▼▼▼
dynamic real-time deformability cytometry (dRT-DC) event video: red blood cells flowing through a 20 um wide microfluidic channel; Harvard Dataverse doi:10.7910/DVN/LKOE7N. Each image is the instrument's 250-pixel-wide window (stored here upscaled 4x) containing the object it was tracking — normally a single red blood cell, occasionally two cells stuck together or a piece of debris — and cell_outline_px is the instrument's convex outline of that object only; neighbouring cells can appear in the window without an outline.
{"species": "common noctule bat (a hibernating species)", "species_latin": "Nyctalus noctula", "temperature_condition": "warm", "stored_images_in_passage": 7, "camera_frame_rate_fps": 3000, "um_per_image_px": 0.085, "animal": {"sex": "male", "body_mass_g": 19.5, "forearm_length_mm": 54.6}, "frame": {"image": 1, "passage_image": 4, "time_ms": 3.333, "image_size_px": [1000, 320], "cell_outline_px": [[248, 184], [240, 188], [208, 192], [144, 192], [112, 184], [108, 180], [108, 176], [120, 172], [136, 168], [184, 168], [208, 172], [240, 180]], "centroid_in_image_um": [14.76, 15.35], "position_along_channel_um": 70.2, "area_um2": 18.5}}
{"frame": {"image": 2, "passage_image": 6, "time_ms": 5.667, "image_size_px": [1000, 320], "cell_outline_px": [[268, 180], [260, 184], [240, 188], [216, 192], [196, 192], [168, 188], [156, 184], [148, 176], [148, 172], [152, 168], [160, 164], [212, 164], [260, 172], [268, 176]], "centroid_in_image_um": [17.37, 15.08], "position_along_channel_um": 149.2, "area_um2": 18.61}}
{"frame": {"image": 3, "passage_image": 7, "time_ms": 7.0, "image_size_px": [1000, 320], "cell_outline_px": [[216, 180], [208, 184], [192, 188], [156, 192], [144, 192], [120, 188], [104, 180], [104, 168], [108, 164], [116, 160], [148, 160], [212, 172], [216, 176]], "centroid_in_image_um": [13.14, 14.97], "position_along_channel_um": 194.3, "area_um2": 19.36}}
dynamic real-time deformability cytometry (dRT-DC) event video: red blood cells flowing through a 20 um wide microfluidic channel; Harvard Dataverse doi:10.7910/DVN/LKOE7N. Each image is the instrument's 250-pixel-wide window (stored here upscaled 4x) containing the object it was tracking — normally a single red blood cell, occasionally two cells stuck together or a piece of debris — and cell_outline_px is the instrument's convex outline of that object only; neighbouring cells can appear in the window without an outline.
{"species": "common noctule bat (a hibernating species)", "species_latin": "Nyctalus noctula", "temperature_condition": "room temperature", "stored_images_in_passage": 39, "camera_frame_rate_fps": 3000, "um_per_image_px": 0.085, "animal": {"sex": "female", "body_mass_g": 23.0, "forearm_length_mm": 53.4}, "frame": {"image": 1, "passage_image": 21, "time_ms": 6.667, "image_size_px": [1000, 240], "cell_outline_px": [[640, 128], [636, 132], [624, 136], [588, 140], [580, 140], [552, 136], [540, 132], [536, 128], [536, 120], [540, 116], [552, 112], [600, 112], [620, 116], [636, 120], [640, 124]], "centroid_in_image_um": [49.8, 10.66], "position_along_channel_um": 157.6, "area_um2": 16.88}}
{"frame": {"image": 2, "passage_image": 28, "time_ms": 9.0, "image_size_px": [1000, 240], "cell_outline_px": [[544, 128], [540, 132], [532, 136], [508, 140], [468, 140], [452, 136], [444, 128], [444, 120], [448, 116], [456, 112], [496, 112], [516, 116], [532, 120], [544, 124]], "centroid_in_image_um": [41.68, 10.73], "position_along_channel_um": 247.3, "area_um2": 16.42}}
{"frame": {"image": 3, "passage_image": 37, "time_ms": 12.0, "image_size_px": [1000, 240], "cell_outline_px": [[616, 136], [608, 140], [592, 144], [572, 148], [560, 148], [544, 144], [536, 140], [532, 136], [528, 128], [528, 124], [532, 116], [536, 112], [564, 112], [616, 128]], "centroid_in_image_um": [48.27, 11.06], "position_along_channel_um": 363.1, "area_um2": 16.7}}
▲▲▲
### TASK DETAILS
Copy out the whole listing, exactly as written.

### FINAL ANSWER
dynamic real-time deformability cytometry (dRT-DC) event video: red blood cells flowing through a 20 um wide microfluidic channel; Harvard Dataverse doi:10.7910/DVN/LKOE7N. Each image is the instrument's 250-pixel-wide window (stored here upscaled 4x) containing the object it was tracking — normally a single red blood cell, occasionally two cells stuck together or a piece of debris — and cell_outline_px is the instrument's convex outline of that object only; neighbouring cells can appear in the window without an outline.
{"species": "common noctule bat (a hibernating species)", "species_latin": "Nyctalus noctula", "temperature_condition": "warm", "stored_images_in_passage": 7, "camera_frame_rate_fps": 3000, "um_per_image_px": 0.085, "animal": {"sex": "male", "body_mass_g": 19.5, "forearm_length_mm": 54.6}, "frame": {"image": 1, "passage_image": 4, "time_ms": 3.333, "image_size_px": [1000, 320], "cell_outline_px": [[248, 184], [240, 188], [208, 192], [144, 192], [112, 184], [108, 180], [108, 176], [120, 172], [136, 168], [184, 168], [208, 172], [240, 180]], "centroid_in_image_um": [14.76, 15.35], "position_along_channel_um": 70.2, "area_um2": 18.5}}
{"frame": {"image": 2, "passage_image": 6, "time_ms": 5.667, "image_size_px": [1000, 320], "cell_outline_px": [[268, 180], [260, 184], [240, 188], [216, 192], [196, 192], [168, 188], [156, 184], [148, 176], [148, 172], [152, 168], [160, 164], [212, 164], [260, 172], [268, 176]], "centroid_in_image_um": [17.37, 15.08], "position_along_channel_um": 149.2, "area_um2": 18.61}}
{"frame": {"image": 3, "passage_image": 7, "time_ms": 7.0, "image_size_px": [1000, 320], "cell_outline_px": [[216, 180], [208, 184], [192, 188], [156, 192], [144, 192], [120, 188], [104, 180], [104, 168], [108, 164], [116, 160], [148, 160], [212, 172], [216, 176]], "centroid_in_image_um": [13.14, 14.97], "position_along_channel_um": 194.3, "area_um2": 19.36}}
dynamic real-time deformability cytometry (dRT-DC) event video: red blood cells flowing through a 20 um wide microfluidic channel; Harvard Dataverse doi:10.7910/DVN/LKOE7N. Each image is the instrument's 250-pixel-wide window (stored here upscaled 4x) containing the object it was tracking — normally a single red blood cell, occasionally two cells stuck together or a piece of debris — and cell_outline_px is the instrument's convex outline of that object only; neighbouring cells can appear in the window without an outline.
{"species": "common noctule bat (a hibernating species)", "species_latin": "Nyctalus noctula", "temperature_condition": "room temperature", "stored_images_in_passage": 39, "camera_frame_rate_fps": 3000, "um_per_image_px": 0.085, "animal": {"sex": "female", "body_mass_g": 23.0, "forearm_length_mm": 53.4}, "frame": {"image": 1, "passage_image": 21, "time_ms": 6.667, "image_size_px": [1000, 240], "cell_outline_px": [[640, 128], [636, 132], [624, 136], [588, 140], [580, 140], [552, 136], [540, 132], [536, 128], [536, 120], [540, 116], [552, 112], [600, 112], [620, 116], [636, 120], [640, 124]], "centroid_in_image_um": [49.8, 10.66], "position_along_channel_um": 157.6, "area_um2": 16.88}}
{"frame": {"image": 2, "passage_image": 28, "time_ms": 9.0, "image_size_px": [1000, 240], "cell_outline_px": [[544, 128], [540, 132], [532, 136], [508, 140], [468, 140], [452, 136], [444, 128], [444, 120], [448, 116], [456, 112], [496, 112], [516, 116], [532, 120], [544, 124]], "centroid_in_image_um": [41.68, 10.73], "position_along_channel_um": 247.3, "area_um2": 16.42}}
{"frame": {"image": 3, "passage_image": 37, "time_ms": 12.0, "image_size_px": [1000, 240], "cell_outline_px": [[616, 136], [608, 140], [592, 144], [572, 148], [560, 148], [544, 144], [536, 140], [532, 136], [528, 128], [528, 124], [532, 116], [536, 112], [564, 112], [616, 128]], "centroid_in_image_um": [48.27, 11.06], "position_along_channel_um": 363.1, "area_um2": 16.7}}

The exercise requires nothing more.